Chapter 18 discusses a few of the many puzzles of the Lithuanian language. One is why the Baltic words for 'nest' have an initial /-, that is Lithuanian lizdas and Latvian li(g)zdas. The word nest seems to have derived from a prefix ni- 'down' and a form of the root *sed- 'to sit,' without the medial vowel. Something like *ni-sd- 'a place to sit down,' from which we have the English nest, Latin nidus (and Russian [g]nezdo. In the face of the initial n- in Germanic and Italic, the Baltic words seem aberrant. There are various theories involving their contamination or confusion with other words, but there is no generally accepted explanation.

Chapter 19 contains a few Lithuanian anecdotes, one of which was told by the famous Lithuanian linguist, Prof. Antanas Salys. It seems that during supper, one time, a young fellow took out his pocketknife and showed it around the table. The tip of the blade was broken off, but the young fellow said: Peilis be galo geras 'The knife is good without an end.' This is a play on words in Lithuanian, since be galo, which I translated above as 'without an end,' can also mean 'without end, very, extraordinarily.' Thus another interpretation of this sentence might be 'The knife is extremely useful.' Another joke concerns a Lithuanian who had recently arrived in England, where the term 'single' can denote a 'one-way trip' as opposed to 'return' which means a 'round trip.' This Lithuanian got on the bus and the attractive lady conductor asked him: 'Single or return?' Understanding single in the sense of 'unmarried,' the Lithuanian said eagerly: 'I am single, single, single,' a reply which evoked smiles from the other bus passengers.

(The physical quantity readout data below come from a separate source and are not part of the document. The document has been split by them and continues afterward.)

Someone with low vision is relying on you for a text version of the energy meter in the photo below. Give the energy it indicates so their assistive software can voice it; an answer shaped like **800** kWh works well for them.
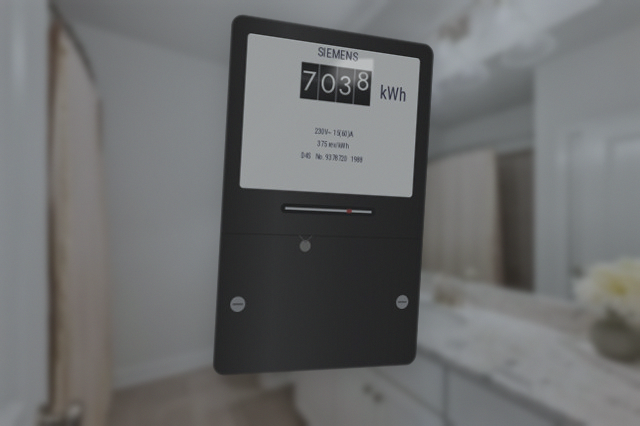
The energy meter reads **7038** kWh
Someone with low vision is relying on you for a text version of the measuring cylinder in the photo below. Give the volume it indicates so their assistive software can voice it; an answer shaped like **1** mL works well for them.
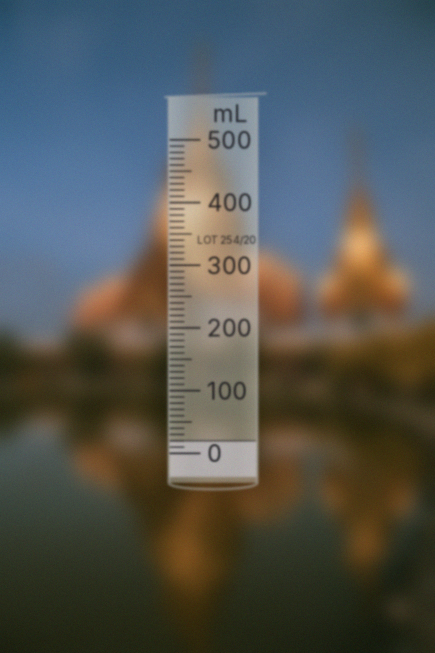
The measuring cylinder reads **20** mL
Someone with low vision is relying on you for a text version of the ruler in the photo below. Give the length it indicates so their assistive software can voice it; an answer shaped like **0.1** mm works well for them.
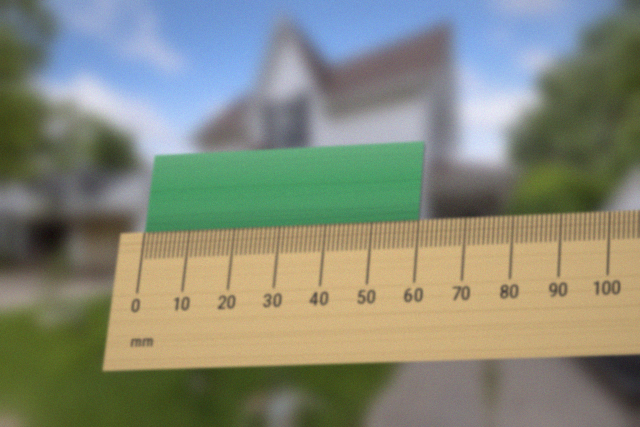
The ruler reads **60** mm
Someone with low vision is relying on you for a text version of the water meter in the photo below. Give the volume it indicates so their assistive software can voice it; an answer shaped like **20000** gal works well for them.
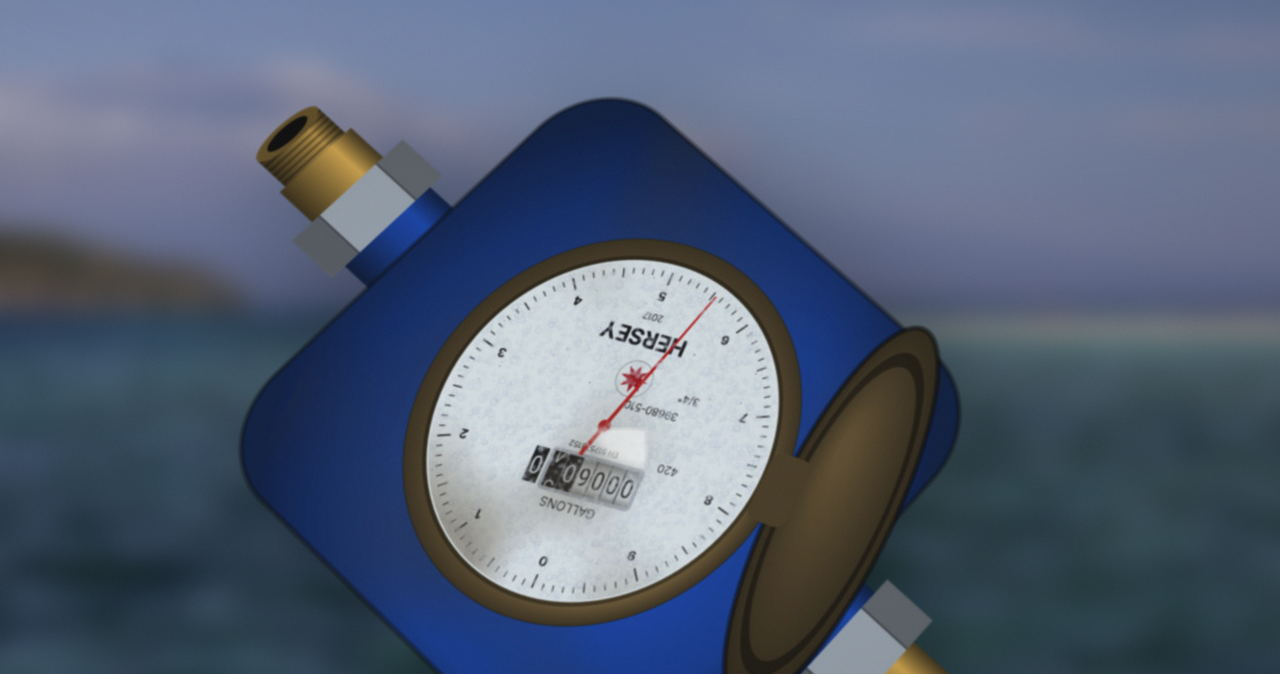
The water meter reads **6035.5** gal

Chapter 20 is a brief survey of some of the elements of Lithuanian that make it difficult for foreigners to learn. This includes the correct pronunciation of the palatized r, the correct intonations, the complicated declensional system, the correct use of the verbal prefixes and the appropriate word order.

In sum, the author is to be congratulated for having produced an excellent book for enjoyable light reading.

William Schmalstieg


* Bartlett, John. 1944. Familiar Quotations. Garden City, New York, Garden City Publishing Co.